I can use my system curl to download the file in question without any problems. Not quite sure where something goes wrong here - any ideas?

Best,

Kevin

Edit: to add to my confusion, everything works fine with FFMPEG@0.2.3 instead of the current 0.2.4; Is this an FFMPEG problem?

2 Likes

You may find something useful https://discourse.julialang.org/t/problem-with-curl-exe-windows-and-package-installation here.

I don’t have a Mac to check it.

The answer by Sijun is probably most helpfull for you:

You have to check, how this is done on MAC, but is probably the same as in Linux.

hey thanks for the quick responses - so the idea is to gloablly disable certificate checking for my system curl? Doesn’t sound like something that should be necessary on mac/windows - shouldn’t this become a proper issue in Pkg.jl (is that the right place to put it)? Still havent quite understood the problem.

Its not a Pkg issue.
Its either an issue of curl (e.g. Windows ships with a special version in c:\windows\system32\curl.exe) or its an issue with the certificate of the source web page.
As the download URL is

https://github.com/JuliaBinaryWrappers/Bzip2_jll.jl/releases/download/Bzip2-v1.0.6+1/Bzip2.v1.0.6.x86_64-apple-darwin14.tar.gz

It is probably something with the curl on your system.

Anyways the workaround should only be set temporarily.

Okay, seems to do the trick.

I first installed curl via homebrew (not sure whether that is necessary, make sure its in the path before system curl which homebrew doesnt do automatically)

then it is simply a matter of creating/modifying your curl config e.g. using atom

atom $HOME/.curlrc

and appending the line

insecure

save, quit all terminals and now I can build FFMPEG@0.2.4

@oheil - since it is not an Pkg3 issue - is it a FFMPEG issue then? Hm, I did not have a user-level curl config before and the vanilla homebrew version alone did not resolve it either - so it is a certificate problem but why?
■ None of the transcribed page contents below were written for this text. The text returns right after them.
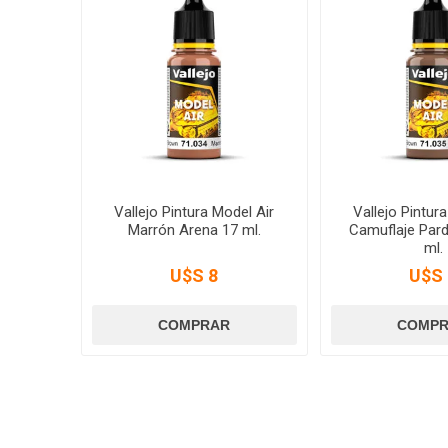
Vallejo Pintura Model Air
Vallejo Pintur
Marrón Arena 17 ml.
Camuflaje Pard
ml.
U$S 8
U$S 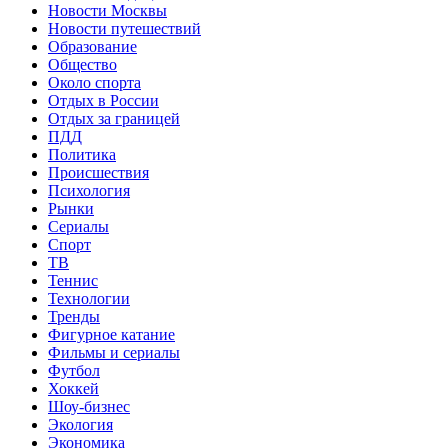
Новости Москвы
Новости путешествий
Образование
Общество
Около спорта
Отдых в России
Отдых за границей
ПДД
Политика
Происшествия
Психология
Рынки
Сериалы
Спорт
ТВ
Теннис
Технологии
Тренды
Фигурное катание
Фильмы и сериалы
Футбол
Хоккей
Шоу-бизнес
Экология
Экономика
Seems to happend to a few people…

3 Likes

The general solution for future Julia/Pkg ist discussed here:

The issue with curl (and other download variants like powershell for windows) is more complex and I don’t know an exact single explanation what the problem is. In this complex there are e.g. proxy problems and there is e.g. the TLS version problem (Git does not work with TLS < 1.2, maybe this is your specific issue. You may check if TLS 1.1 is still default for your OS).

The best overall workaround for now is the “insecure” option, which should be out-commented after installation.

This solution worked for me on macOS Mojave.

I was running in to issues when trying to add the Flux package.

Unable to automatically install ‘OpenSpecFun’

Also something to do with curl not accepting certificate.

I had the same problem with libiconv. The insecure workaround worked.